Last year, a 5th Circuit panel denied the consolidated petitions challenging the SEC rule. All. for Fair Bd. Recruitment v. SEC, 85 F.4th 226 (5th Cir. 2023). The panel did not reach the merits of the challengers’ claims that the rule violates the First and Fourteenth Amendments to the U.S. Constitution by compelling speech in a non-viewpoint-neutral manner and encouraging discrimination. Instead, the panel held that there was no state action, as would be necessary to subject the Rule to constitutional scrutiny. The panel reasoned that Nasdaq, a private entity, does not perform a traditional, exclusively public function, and the SEC’s approval order did not constitute sufficient governmental entwinement to constitute state action.

The challengers sought rehearing en banc, with one citing Students for Fair Admissions as further support for its argument.

On Feb. 19, 2024, the 5th Circuit granted rehearing en banc, tentatively setting the case to be heard in May 2024. Nasdaq’s rule remains in effect pending a decision by the en banc court.

California’s board diversity laws still face several barriers

In 2018 and 2020, California enacted Senate Bill 826 and Assembly Bill 979 to require publicly traded companies headquartered in California to include on their boards a minimum number of female directors (Senate Bill 826) and directors from “underrepresented communities,” which includes racial minority communities and the LGBTQ+ community (Assembly Bill 979). See Cal. Corp. Code §§ 301.3, 301.4. But California continues to be enjoined from enforcing the laws’ minimum board diversity requirements for the foreseeable future.

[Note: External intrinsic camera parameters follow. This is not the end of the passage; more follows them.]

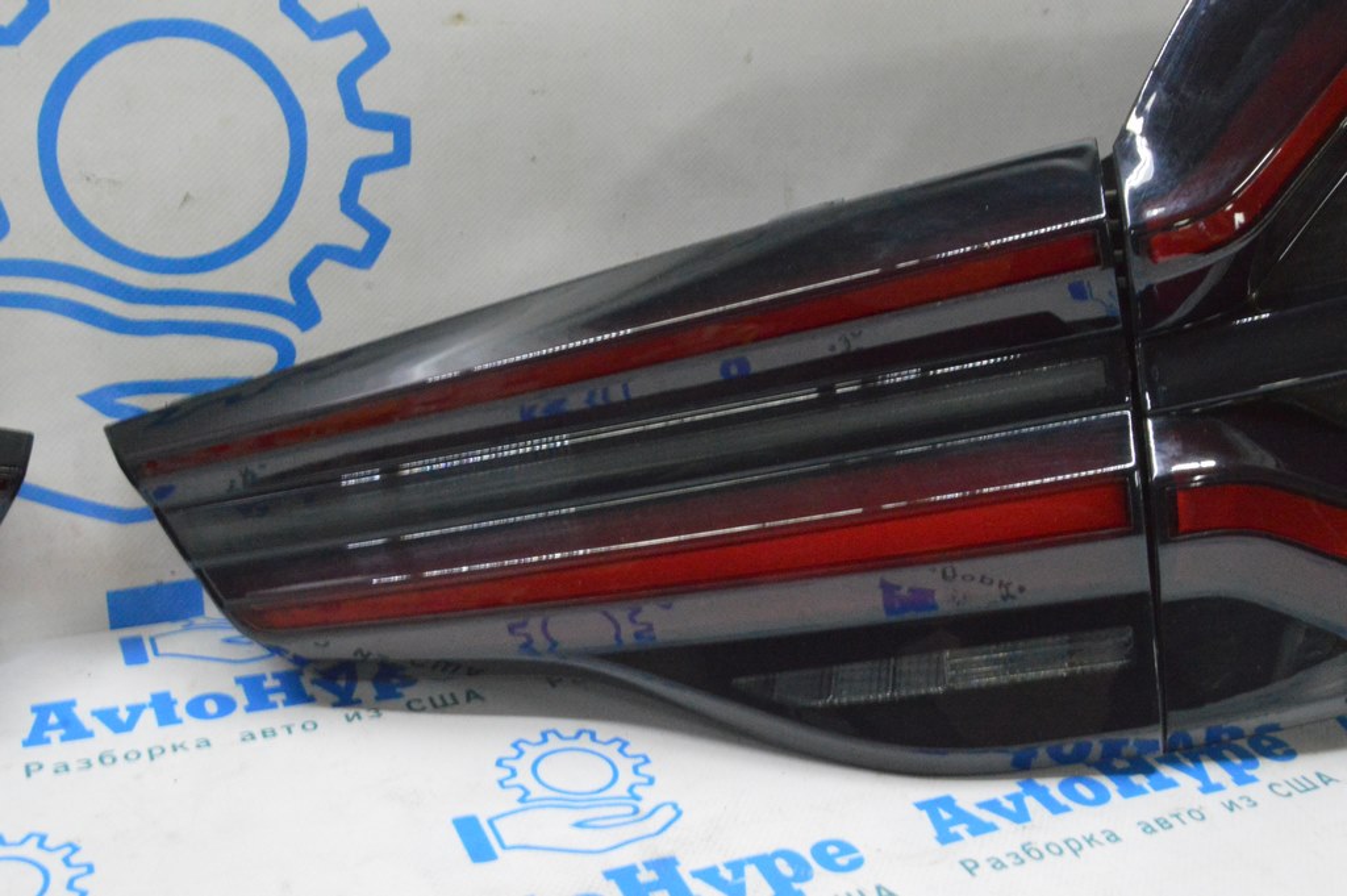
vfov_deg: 31.8
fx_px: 1570
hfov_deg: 46.4
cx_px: 674
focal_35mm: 42
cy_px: 448
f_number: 20
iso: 6400
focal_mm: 28
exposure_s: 1/15
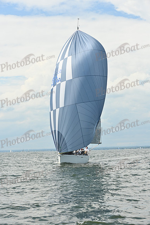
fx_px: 437
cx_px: 75
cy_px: 112
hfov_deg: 19.5
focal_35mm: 70
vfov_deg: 28.8
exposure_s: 1/1600
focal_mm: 70
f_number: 7.1
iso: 320
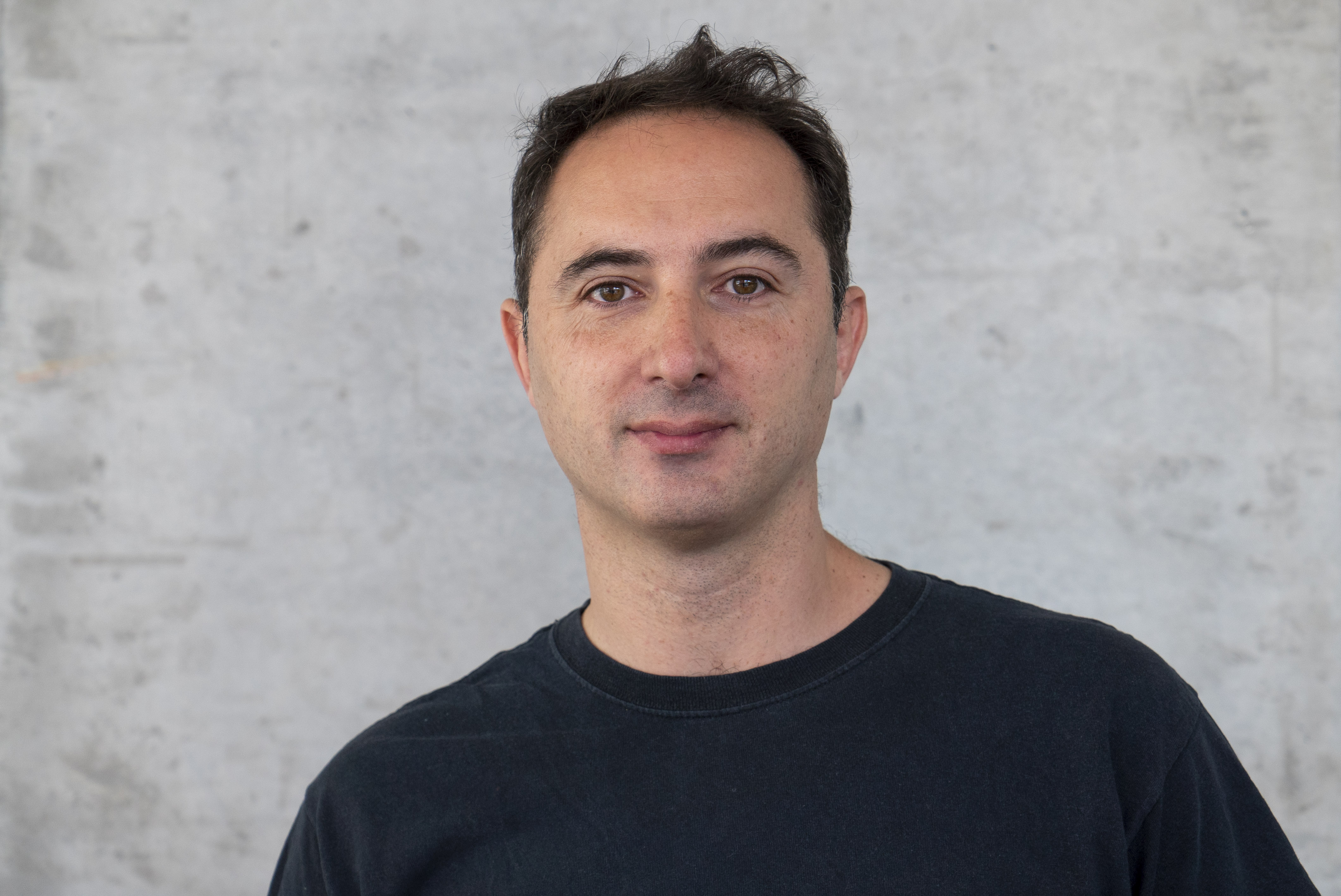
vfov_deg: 19.8
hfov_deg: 29.2
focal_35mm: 69
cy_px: 448
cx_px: 670
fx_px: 2572
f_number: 5.6
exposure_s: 1/100
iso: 800
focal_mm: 69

In 2022, in separate cases, each titled Crest v. Padilla, two Los Angeles County Superior Court judges struck down the laws on the ground that they violate the state equal protection clause. The judges held that the laws fail to satisfy “strict scrutiny,” which generally requires laws that classify individuals on the basis of protected characteristics to be narrowly tailored to achieve a compelling state interest. See Crest v. Padilla, 2022 WL 1565613 (Cal. Super Ct. May 13, 2022); Crest v. Padilla, 2022 WL 1073294 (Cal. Super Ct. Apr. 1, 2022). The cases are now before the California Court of Appeal, which has stayed its proceedings pending the California Supreme Court’s decision in another case that raises questions about whether taxpayers have standing to sue the state government. Padilla v. Crest, No. B322276 (Cal. Ct. App.); Padilla v. Crest, No. B321726 (Cal. Ct. App.).

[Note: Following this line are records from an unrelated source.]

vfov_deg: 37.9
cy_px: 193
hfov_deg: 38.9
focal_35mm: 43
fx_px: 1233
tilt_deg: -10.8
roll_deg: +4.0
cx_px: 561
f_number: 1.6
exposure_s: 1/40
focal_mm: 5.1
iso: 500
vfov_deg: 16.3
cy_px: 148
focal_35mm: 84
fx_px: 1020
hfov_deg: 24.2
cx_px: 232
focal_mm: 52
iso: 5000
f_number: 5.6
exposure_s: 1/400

Meanwhile, in a federal case brought by AFBR, the U.S. District Court for the Eastern District of California independently struck down Assembly Bill 979, reasoning that it is a “racial quota” that violates the federal Equal Protection Clause. All. For Fair Bd. Recruitment v. Weber, 2023 WL 3481146 (E.D. Cal. May 15, 2023). However, the same court denied a federal equal protection challenge to Senate Bill 826, concluding that the law likely survives intermediate scrutiny because it is substantially related to the government’s important interest in remedying past sex discrimination in corporate board selection processes. Meland v. Weber, 2021 WL 6118651 (E.D. Cal. Dec. 27, 2021). Notably, in state court, California has argued that Senate Bill 826 should similarly be subject only to intermediate scrutiny under the state constitution because the law was designed to remedy discrimination. These federal cases are now before the 9th Circuit U.S. Court of Appeals, which has stayed its proceedings in deference to the state cases. See All. for Fair Bd. Recruitment v. Weber, Nos. 23-15900, 23-15901 (9th Cir.); Nat’l Ctr. for Pub. Pol’y Rsch. v. Weber, No. 22-15822 (9th Cir.); Meland v. Weber, No. 22-15149 (9th Cir.).

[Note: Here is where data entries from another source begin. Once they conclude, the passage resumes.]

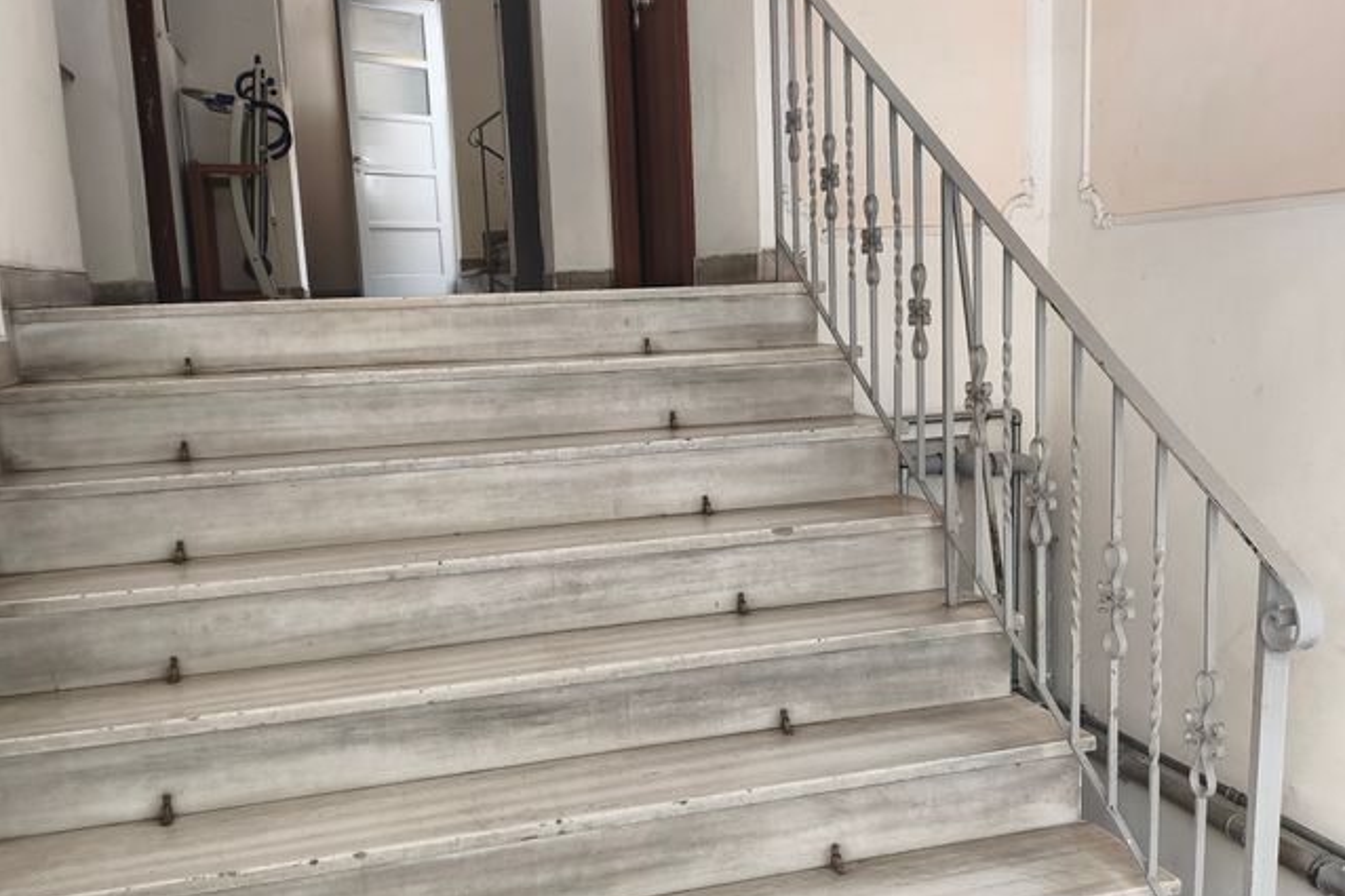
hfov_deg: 73.8
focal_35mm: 24
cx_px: 672
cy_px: 483
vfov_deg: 53.1
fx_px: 896
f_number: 1.7
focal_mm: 6.06
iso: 320
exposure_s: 1/50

Corporate governance lawyers, nominating and governance committees and corporate regulators will be watching these cases closely, with a careful eye on whether the differences between these approaches to board diversity (compelling diversity versus requiring disclosure of lack of diversity) and state versus private entity action, will affect the outcomes.